[Opening Information shown section]

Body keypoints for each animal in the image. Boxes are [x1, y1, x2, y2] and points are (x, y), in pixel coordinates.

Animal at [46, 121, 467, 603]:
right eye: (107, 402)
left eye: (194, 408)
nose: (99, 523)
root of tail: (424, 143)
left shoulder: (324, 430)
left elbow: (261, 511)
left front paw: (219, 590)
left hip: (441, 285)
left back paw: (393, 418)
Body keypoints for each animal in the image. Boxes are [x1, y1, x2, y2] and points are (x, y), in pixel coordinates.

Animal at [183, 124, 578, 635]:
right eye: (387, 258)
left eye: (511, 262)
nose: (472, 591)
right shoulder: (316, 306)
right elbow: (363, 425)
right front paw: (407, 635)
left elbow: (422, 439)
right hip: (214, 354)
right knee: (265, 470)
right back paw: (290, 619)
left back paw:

[Closing Information shown section]
[Opening Information shown section]

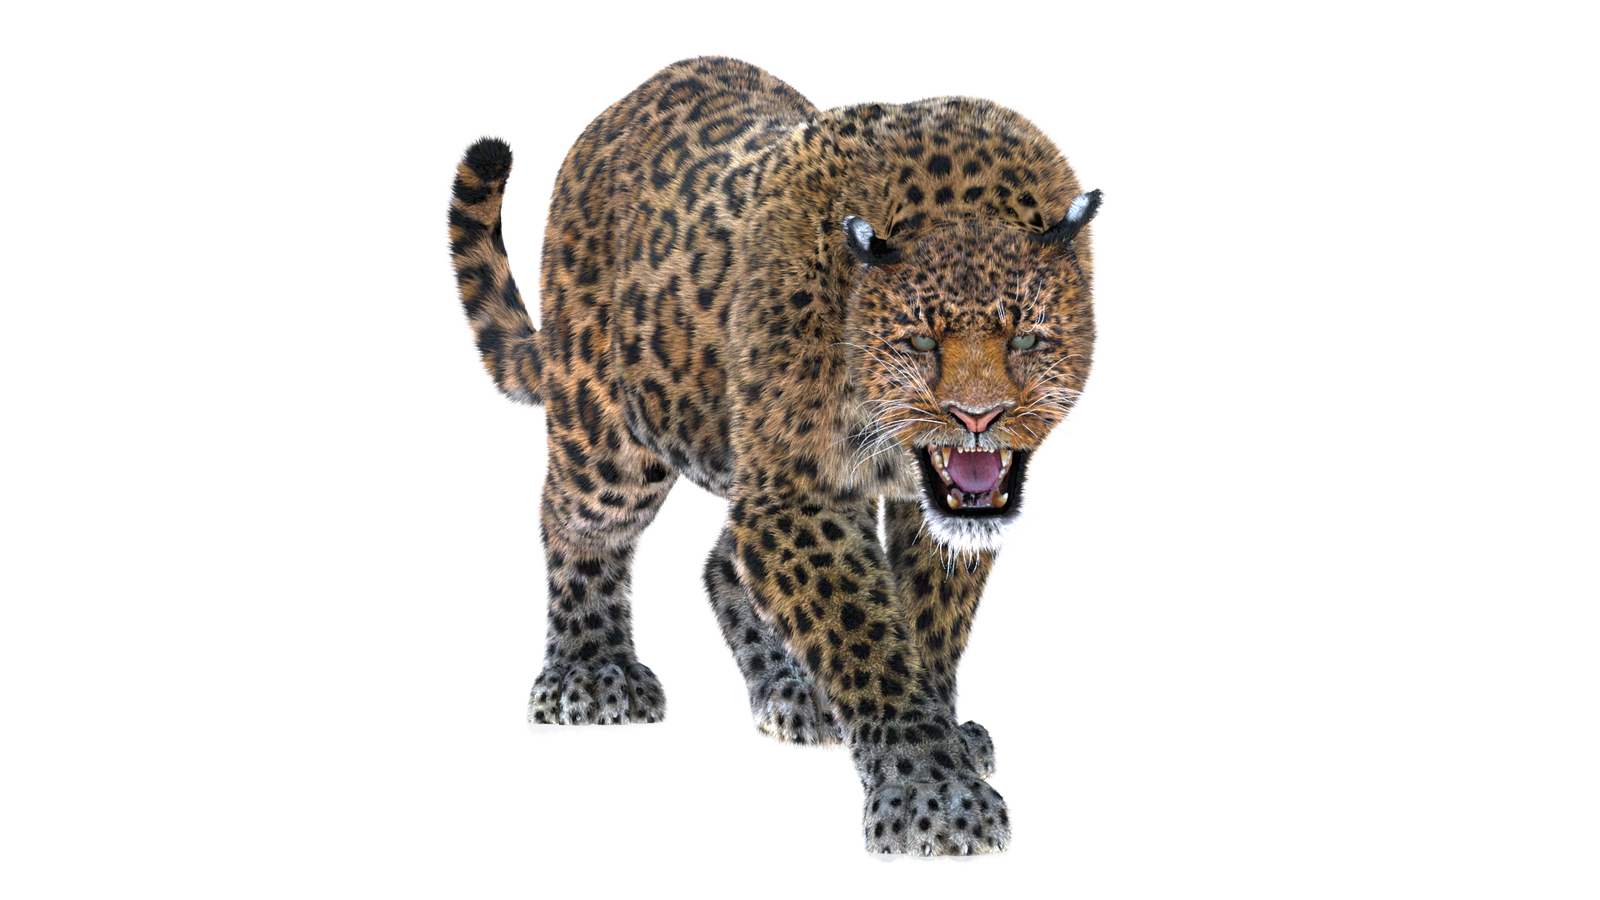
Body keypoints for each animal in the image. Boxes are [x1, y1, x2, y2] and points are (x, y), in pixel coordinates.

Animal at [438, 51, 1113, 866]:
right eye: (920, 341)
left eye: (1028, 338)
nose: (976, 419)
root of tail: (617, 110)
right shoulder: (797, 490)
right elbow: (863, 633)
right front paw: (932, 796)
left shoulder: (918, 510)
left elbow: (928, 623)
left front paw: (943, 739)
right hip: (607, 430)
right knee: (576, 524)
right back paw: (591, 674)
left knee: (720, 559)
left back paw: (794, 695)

[Closing Information shown section]

In the listing above, find each line with "elbow" and copy it.

## [Solution below]
left elbow: (261, 511)
right elbow: (363, 425)
left elbow: (422, 439)
right elbow: (863, 633)
left elbow: (928, 623)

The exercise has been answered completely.